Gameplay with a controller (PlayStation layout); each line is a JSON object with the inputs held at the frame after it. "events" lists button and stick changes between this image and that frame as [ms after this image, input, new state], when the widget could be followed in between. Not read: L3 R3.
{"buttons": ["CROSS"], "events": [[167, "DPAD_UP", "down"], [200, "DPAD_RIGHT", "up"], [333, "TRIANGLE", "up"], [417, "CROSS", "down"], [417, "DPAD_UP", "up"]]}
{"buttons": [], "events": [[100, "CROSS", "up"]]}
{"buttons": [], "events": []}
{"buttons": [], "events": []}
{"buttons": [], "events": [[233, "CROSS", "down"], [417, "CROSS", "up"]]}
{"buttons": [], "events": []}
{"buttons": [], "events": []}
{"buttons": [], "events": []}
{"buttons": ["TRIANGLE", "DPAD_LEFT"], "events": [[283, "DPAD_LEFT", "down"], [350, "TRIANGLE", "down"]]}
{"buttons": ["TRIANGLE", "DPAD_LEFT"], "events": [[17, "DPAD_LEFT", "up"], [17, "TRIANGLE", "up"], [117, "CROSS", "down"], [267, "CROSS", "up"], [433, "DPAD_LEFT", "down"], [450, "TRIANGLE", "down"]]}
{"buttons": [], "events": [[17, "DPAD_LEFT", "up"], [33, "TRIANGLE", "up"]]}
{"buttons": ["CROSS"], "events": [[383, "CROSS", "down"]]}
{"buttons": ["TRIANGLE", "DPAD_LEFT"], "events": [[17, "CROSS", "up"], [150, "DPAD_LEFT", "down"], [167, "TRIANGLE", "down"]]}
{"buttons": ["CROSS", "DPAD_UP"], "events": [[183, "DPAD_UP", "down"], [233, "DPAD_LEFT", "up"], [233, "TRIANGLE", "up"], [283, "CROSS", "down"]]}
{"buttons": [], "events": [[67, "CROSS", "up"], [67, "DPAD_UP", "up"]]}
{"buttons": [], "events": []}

Instructions for the task: Determine the number of lines in the listing above containing the word "down"; respond with that figure only.

Worked solution: 7